(Stored data)
************

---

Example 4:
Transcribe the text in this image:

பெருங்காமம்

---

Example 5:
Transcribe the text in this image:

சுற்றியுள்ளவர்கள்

************

▶ [The task]:
Having gone through the data above, repeat it exactly.

▶ [Problem solution]:
---

Example 4:
Transcribe the text in this image:

பெருங்காமம்

---

Example 5:
Transcribe the text in this image:

சுற்றியுள்ளவர்கள்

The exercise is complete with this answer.